The Dermal Ridges Question
Jeff Meldrum, an anthropologist with a specialty in bipedalism, has a collection of 300 alleged Bigfoot prints (and presumably not many dinner guests) that he insists couldn’t have been faked. They’re not shaped like a human foot, so they couldn’t just be a blown-up footprint, and they have “skin ridges” that can’t be replicated. Except one guy did demonstrate the replication of such skin ridges, though Meldrum would only concede that it was possible in that specific case.

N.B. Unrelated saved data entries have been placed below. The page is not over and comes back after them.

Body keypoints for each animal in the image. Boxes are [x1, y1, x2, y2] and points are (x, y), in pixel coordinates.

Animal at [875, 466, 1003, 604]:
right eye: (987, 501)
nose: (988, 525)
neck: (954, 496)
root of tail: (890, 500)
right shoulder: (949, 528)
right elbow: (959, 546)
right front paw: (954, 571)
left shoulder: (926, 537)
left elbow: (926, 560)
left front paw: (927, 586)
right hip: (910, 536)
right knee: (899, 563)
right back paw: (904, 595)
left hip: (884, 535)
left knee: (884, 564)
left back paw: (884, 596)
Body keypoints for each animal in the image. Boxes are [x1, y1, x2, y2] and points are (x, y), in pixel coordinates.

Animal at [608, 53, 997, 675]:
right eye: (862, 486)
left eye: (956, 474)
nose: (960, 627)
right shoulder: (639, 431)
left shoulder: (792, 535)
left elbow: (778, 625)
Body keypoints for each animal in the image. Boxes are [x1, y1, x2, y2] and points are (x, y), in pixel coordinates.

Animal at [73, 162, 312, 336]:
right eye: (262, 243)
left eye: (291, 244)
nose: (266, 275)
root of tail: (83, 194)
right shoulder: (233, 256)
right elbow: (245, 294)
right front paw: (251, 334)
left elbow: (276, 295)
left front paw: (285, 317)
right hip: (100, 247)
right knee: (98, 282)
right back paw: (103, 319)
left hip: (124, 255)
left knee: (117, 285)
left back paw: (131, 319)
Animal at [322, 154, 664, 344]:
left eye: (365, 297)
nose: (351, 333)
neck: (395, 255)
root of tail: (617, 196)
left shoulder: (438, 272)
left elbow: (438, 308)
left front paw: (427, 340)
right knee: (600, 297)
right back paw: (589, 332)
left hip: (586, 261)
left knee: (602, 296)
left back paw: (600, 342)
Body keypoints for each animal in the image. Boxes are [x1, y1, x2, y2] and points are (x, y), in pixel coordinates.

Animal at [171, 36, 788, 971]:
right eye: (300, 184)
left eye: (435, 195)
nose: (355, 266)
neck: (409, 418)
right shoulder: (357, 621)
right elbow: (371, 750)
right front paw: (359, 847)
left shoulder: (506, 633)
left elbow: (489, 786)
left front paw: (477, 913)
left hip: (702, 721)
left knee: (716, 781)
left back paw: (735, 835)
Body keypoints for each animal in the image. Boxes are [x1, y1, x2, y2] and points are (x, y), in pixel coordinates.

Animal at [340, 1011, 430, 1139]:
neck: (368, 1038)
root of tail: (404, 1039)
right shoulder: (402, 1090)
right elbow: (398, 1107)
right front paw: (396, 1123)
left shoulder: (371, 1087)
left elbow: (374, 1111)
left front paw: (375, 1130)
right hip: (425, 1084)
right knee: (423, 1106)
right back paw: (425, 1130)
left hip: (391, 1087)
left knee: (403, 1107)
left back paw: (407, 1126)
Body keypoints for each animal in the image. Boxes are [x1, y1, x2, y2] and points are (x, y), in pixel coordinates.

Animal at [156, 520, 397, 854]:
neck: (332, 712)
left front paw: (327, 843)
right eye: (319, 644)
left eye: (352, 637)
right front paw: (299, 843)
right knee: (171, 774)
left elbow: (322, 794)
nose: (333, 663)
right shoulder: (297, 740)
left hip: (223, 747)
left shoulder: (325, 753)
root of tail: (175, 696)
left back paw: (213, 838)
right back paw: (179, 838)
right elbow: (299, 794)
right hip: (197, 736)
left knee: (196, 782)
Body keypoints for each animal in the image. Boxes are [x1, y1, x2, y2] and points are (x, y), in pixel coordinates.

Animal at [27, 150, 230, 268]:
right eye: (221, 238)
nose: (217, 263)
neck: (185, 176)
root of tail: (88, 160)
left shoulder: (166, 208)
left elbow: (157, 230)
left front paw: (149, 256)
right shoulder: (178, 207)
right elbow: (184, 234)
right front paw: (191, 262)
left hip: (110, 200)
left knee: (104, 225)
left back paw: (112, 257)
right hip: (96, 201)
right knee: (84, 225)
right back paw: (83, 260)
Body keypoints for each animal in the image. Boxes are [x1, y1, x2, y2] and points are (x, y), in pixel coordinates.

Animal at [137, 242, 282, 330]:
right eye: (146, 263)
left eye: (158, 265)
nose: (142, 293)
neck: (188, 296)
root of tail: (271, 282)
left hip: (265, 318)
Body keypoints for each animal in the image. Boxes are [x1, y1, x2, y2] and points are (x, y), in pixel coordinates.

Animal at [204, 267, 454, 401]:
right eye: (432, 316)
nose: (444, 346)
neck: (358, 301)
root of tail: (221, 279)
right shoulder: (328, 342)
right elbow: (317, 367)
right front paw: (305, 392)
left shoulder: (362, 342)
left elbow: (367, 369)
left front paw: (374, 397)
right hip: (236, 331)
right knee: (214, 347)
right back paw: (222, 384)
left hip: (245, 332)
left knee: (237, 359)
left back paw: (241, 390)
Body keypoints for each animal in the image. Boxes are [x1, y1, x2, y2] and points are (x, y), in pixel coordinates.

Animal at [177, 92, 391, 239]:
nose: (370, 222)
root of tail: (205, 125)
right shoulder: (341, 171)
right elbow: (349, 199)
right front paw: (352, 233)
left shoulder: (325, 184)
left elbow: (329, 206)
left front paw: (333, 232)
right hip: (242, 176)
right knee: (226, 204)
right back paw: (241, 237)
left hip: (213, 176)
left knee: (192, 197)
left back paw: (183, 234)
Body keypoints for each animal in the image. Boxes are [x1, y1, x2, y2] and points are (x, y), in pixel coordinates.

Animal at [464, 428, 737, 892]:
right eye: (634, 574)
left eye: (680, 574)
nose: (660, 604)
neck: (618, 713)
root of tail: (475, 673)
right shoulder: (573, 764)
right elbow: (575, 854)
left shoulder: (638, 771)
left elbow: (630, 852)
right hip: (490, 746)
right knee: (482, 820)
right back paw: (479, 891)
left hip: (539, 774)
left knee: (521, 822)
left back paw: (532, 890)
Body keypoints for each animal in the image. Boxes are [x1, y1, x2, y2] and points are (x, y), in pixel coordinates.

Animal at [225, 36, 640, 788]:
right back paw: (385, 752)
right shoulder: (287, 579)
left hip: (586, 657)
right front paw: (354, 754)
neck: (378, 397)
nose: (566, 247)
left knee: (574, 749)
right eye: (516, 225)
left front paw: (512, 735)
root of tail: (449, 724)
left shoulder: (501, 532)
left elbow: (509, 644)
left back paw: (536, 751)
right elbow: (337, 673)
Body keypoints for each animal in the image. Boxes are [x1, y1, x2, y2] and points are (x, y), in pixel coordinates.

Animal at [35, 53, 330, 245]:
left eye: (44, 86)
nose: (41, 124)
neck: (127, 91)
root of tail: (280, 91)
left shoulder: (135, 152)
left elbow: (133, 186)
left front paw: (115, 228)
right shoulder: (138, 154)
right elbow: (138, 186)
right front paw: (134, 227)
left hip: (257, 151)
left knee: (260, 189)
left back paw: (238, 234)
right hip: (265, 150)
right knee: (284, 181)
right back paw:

The Gigantopithecus Theory
Anthropologist Grover Krantz “attempted to prove existence by applying to the problem the techniques of physical anthropology,” arguing that it was a descendent of an Asian ape called Gigantopithecus that migrated over on the Bering Land Bridge. That’s slightly complicated by the fact that no Gigantopithecus fossils have been found in America and the species probably couldn’t have looked anything like Bigfoot, but other than that, who can say?
The Paranthropus Theory
John R. Napier, a “leading authority on primate taxonomy,” suggested instead that Bigfoot is a species of Paranthropus. They would have looked more like Bigfoot, but their fossils have never been seen outside Africa, which is a long way to travel to be spotted in the California redwoods.
The DeNovo Fiasco
In 2012, veterinarian Melba Ketchum declared that she had DNA proof of a new half-human, half-primate species, but weirdly enough, she couldn’t get a single scientific journal to work with her, so she just created her own and published her findings without bothering to go through peer review. If she had, she would have been told, as one Princeton geneticist put it, that her data was flawed because “analyses either come back as 100 percent human or fail in ways that suggest technical artifacts.”
ZooBank
But Ketchum wasn’t deterred. In 2013, Homo sapiens cognatus, her name for Bigfoot, was added to ZooBank, the official registry of species names. That’s right: According to the International Commission on Zoological Nomenclature, Bigfoot exists. Apparently, their only criteria is that a species is named in a scientific journal, no matter how made up that day, and when a Bigfoot enthusiast reached out for comment, an unnamed “expert” simply said that “all the requirements for establishing the new name were fulfilled” so they had “no grounds to reject the scientific name.” Basically, “We didn’t think of that, so shut up.”